Unnötige Polizeiprovokation
Ein sehr großes Polizeiaufgebot teilte nun den Bahnhofsvorplatz in zwei Bereiche. Entlang einer langen Polizeikette begleiteten die AntifaschistInnen lautstark die Rechten, die auf der anderen Seite der Kette zum Bahnhof geleitet wurden. Eine andere kleinere Gruppe wurde ebenfalls von vielen PolizeibeamtInnen und ebenfalls begleitet von GegendemonstrantInnen zum nahe gelegenen Albtalbahnhof gebracht.

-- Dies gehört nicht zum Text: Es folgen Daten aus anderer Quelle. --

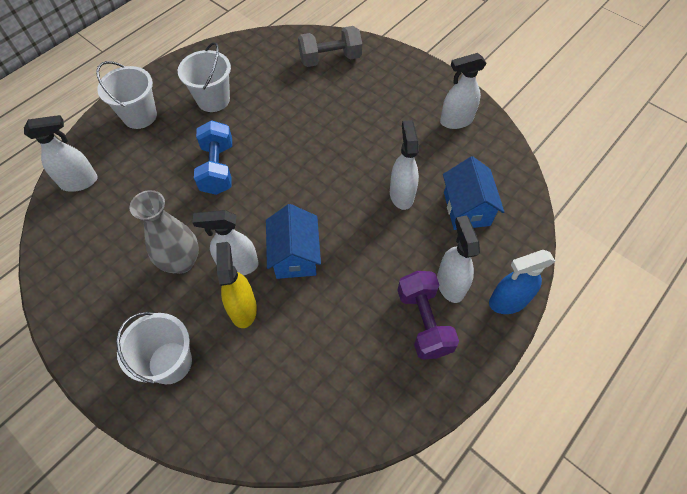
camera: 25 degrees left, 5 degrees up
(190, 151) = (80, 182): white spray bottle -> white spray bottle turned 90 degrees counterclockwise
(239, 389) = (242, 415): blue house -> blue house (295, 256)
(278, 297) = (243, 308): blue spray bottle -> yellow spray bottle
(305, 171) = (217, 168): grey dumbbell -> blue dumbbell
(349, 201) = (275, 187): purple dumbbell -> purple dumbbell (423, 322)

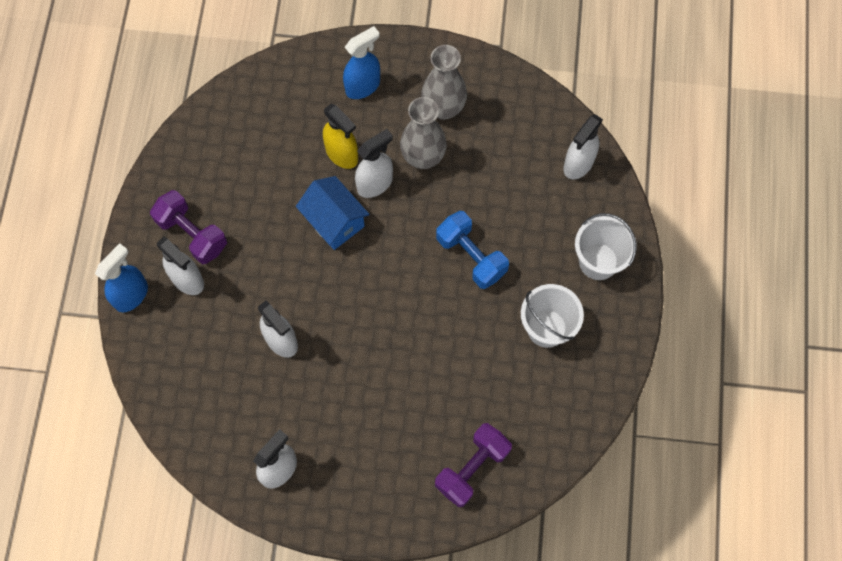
camera: 145 degrees right, 10 degrees up
(125, 292) = (443, 108): none -> grey vase
(170, 362) = (363, 86): white bucket -> blue spray bottle
(330, 59) = (472, 468): grey dumbbell -> purple dumbbell
(466, 209) = (212, 365): blue house -> none

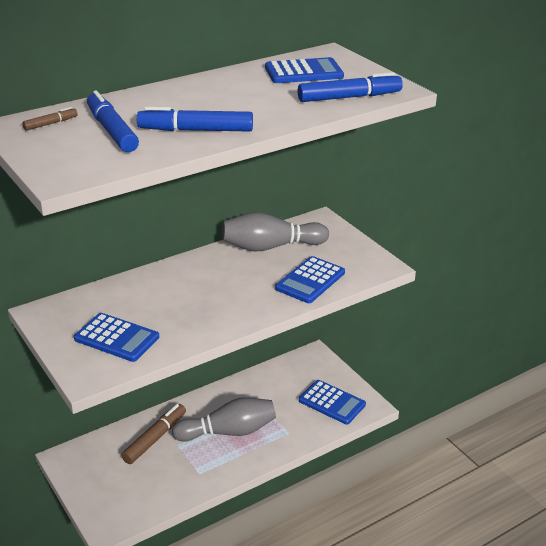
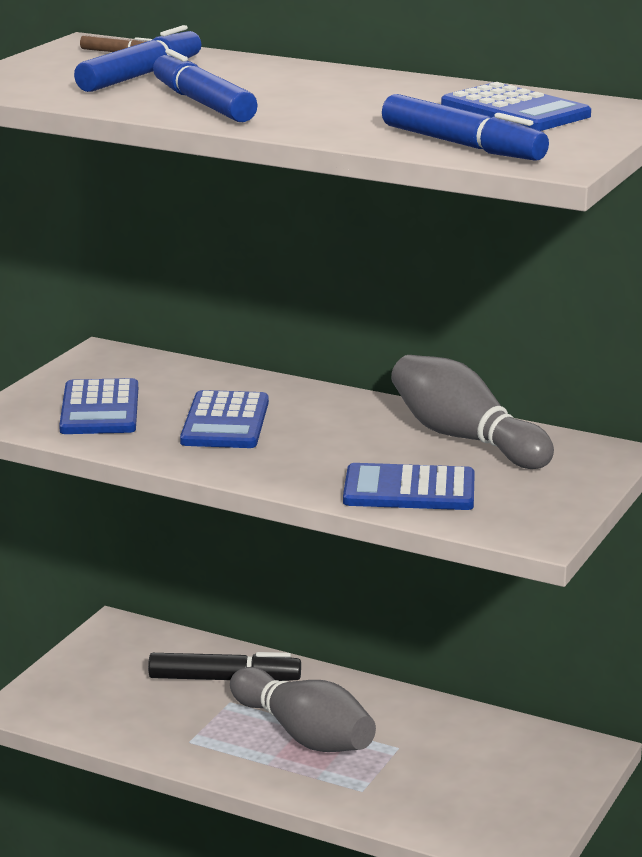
camera: 60 degrees right, 10 degrees down
(155, 438) = (224, 679): brown marker -> black marker
(332, 403) = (484, 808): blue calculator -> blue calculator (225, 422)

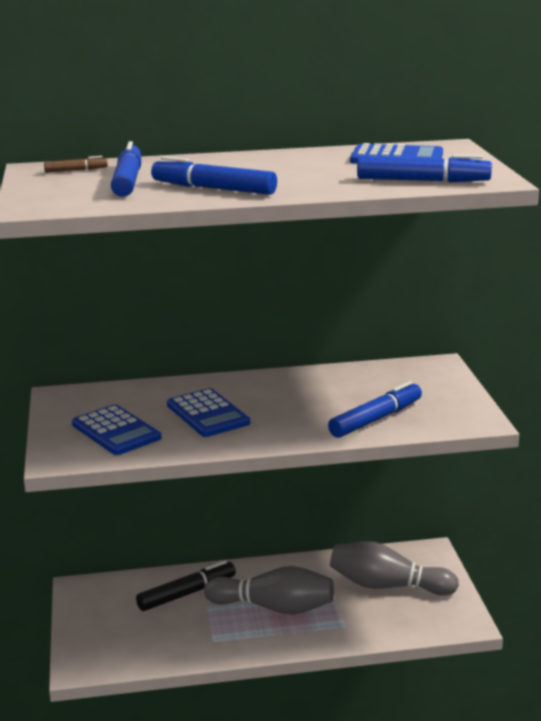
camera: 35 degrees left, 0 degrees up
(409, 490) = (376, 419): blue calculator -> blue marker
(465, 438) = (356, 380): grey bowling pin -> grey bowling pin (387, 586)

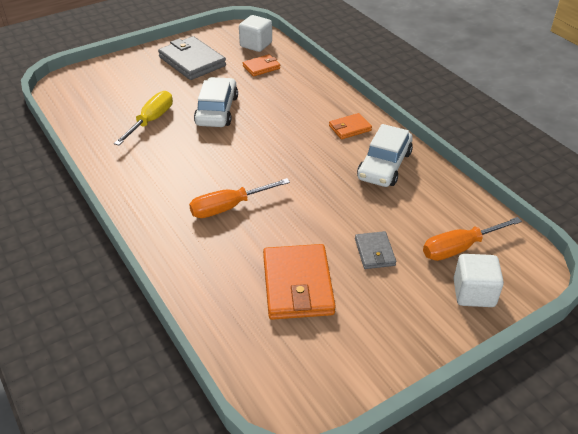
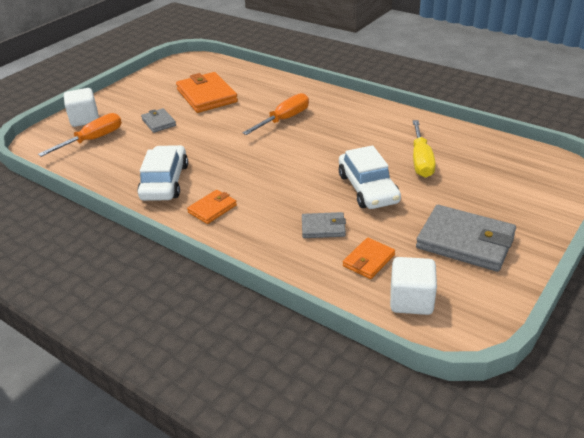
camera: 160 degrees right, 5 degrees down
(274, 93) = (323, 227): none -> grey wallet

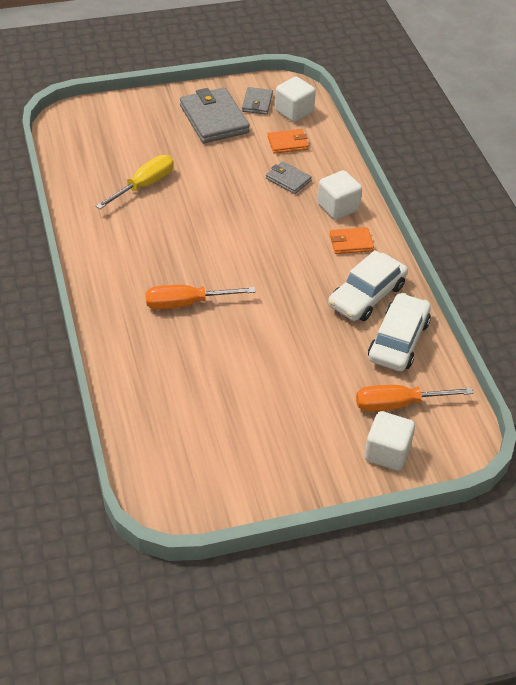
camera: 145 degrees left, 10 degrees up
(158, 122) = (310, 387): grey wallet -> grey wallet (257, 103)
(206, 96) = (220, 400): orange wallet -> none
(253, 230) = (338, 207): none -> white cube
(368, 188) = (217, 188): white car -> white car (398, 340)

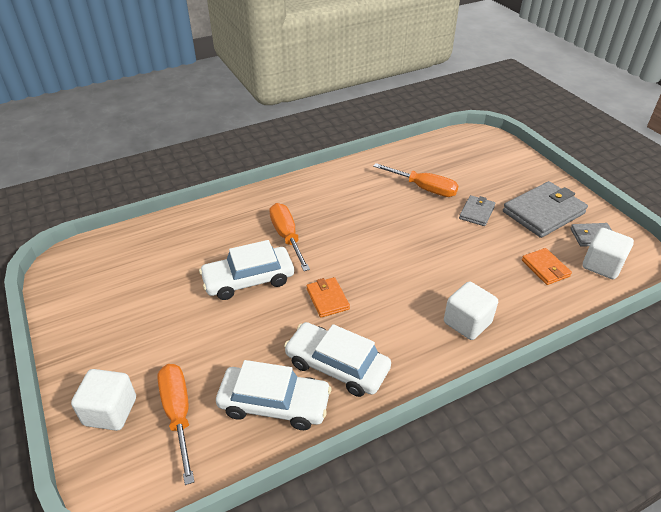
camera: 80 degrees right, 5 degrees down
(145, 185) = (424, 188): yellow screwdriver -> orange screwdriver
(244, 341) = (248, 280): none -> white car
(288, 180) = (488, 277): grey wallet -> grey wallet (476, 212)
(351, 243) = (415, 341): orange wallet -> orange wallet (327, 299)

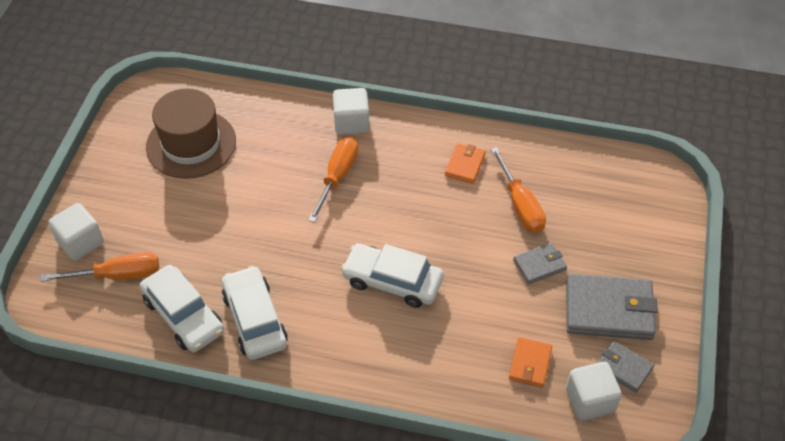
camera: 40 degrees right, 10 degrees up
(142, 278) = (191, 144): none -> brown hat
(178, 413) = (118, 275): orange screwdriver -> orange screwdriver turned 60 degrees clockwise
(248, 280) = (266, 199): white car -> white car (392, 281)
(327, 299) = (307, 259): orange wallet -> orange wallet (465, 165)
(467, 323) = (394, 360): white cube -> white cube (351, 122)

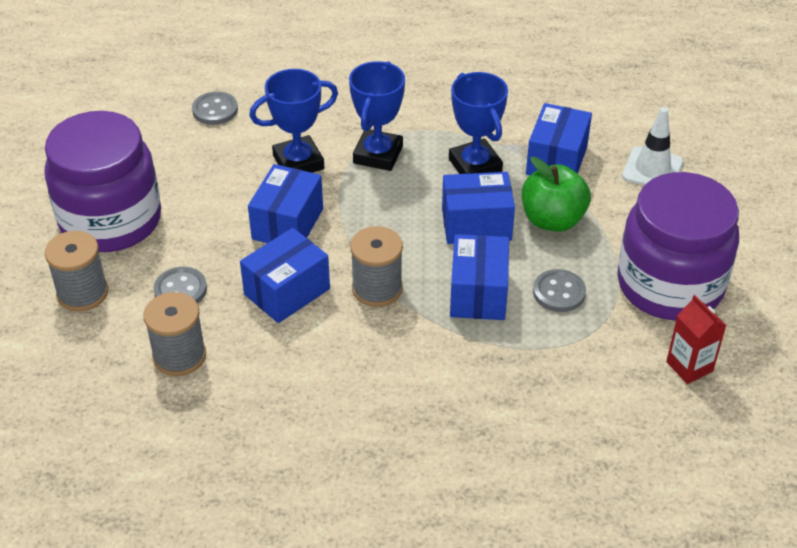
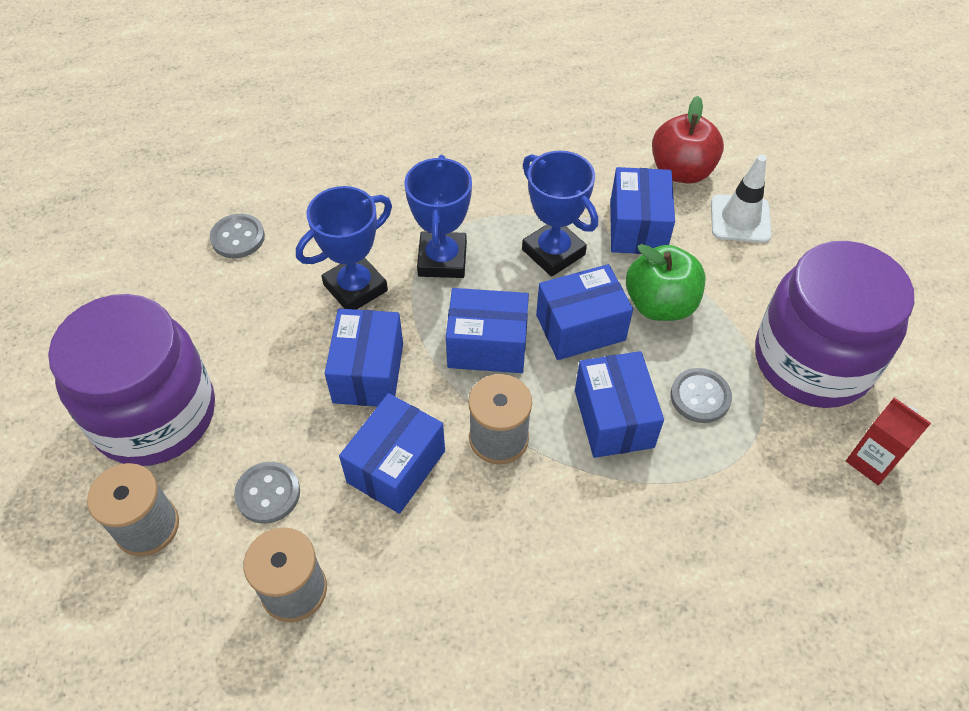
camera: 15 degrees left, 10 degrees up
(392, 223) = (487, 346): none -> blue box
(614, 124) = (681, 171): none -> red apple

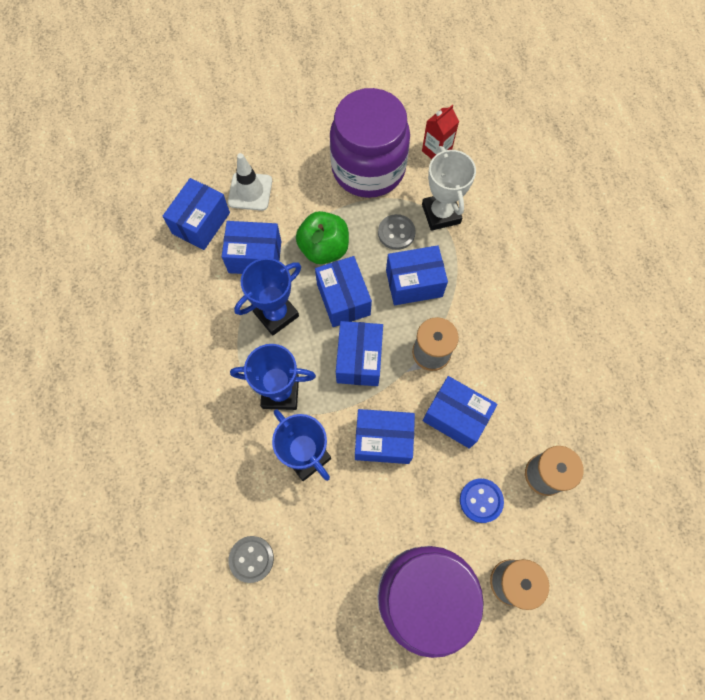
camera: 90 degrees left, 15 degrees up
(268, 493) = (481, 500): grey button -> blue button
(681, 171) = (201, 223): red apple -> blue box
(746, 463) = (441, 214): none -> white trophy

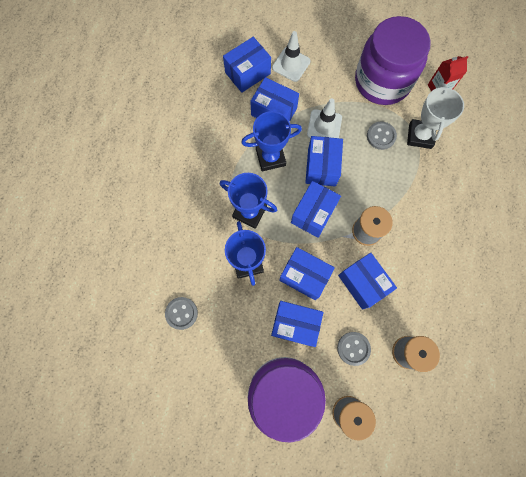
camera: 25 degrees right, 5 degrees up
(324, 248) = (324, 126): green apple -> white traffic cone
(414, 283) = (377, 177): blue box -> blue box (295, 324)
(481, 500) = (353, 348): blue button -> grey button

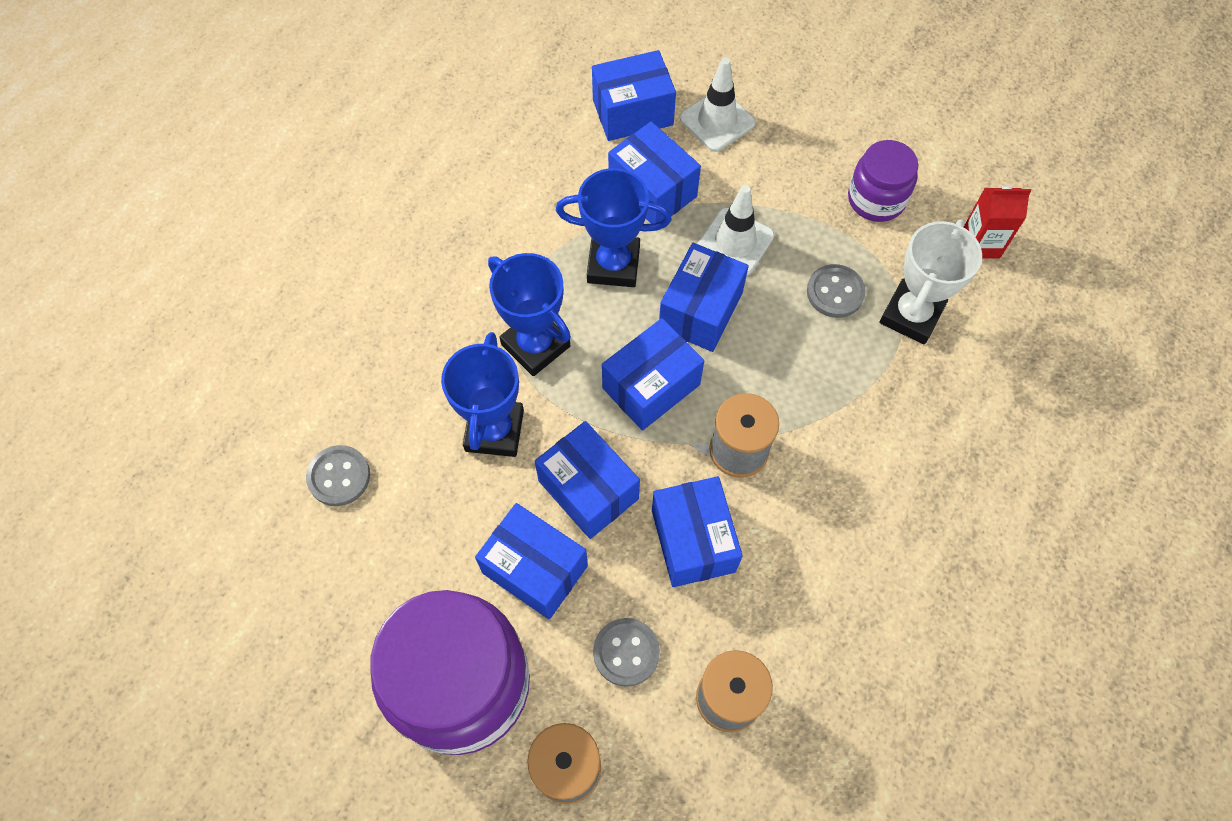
camera: 20 degrees right, 10 degrees down
(382, 81) = (876, 199): purple jar -> purple jar, size x0.52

Als alle Rechten weg waren und die AntifaschistInnen wieder zum Bahnhof zurückkehrten, ließ es sich die Polizei nicht nehmen, unter hohem Risiko einer Eskalation einen Menschen aus den Reihen der AntifaschistInnen zu ziehen, um seine Personalien festzustellen und ihm einen Platzverweis zu erteilen. Die Begründung: nächtliche Ruhestörung, da er nach 22 Uhr Durchsagen durch sein Megaphon gemacht habe.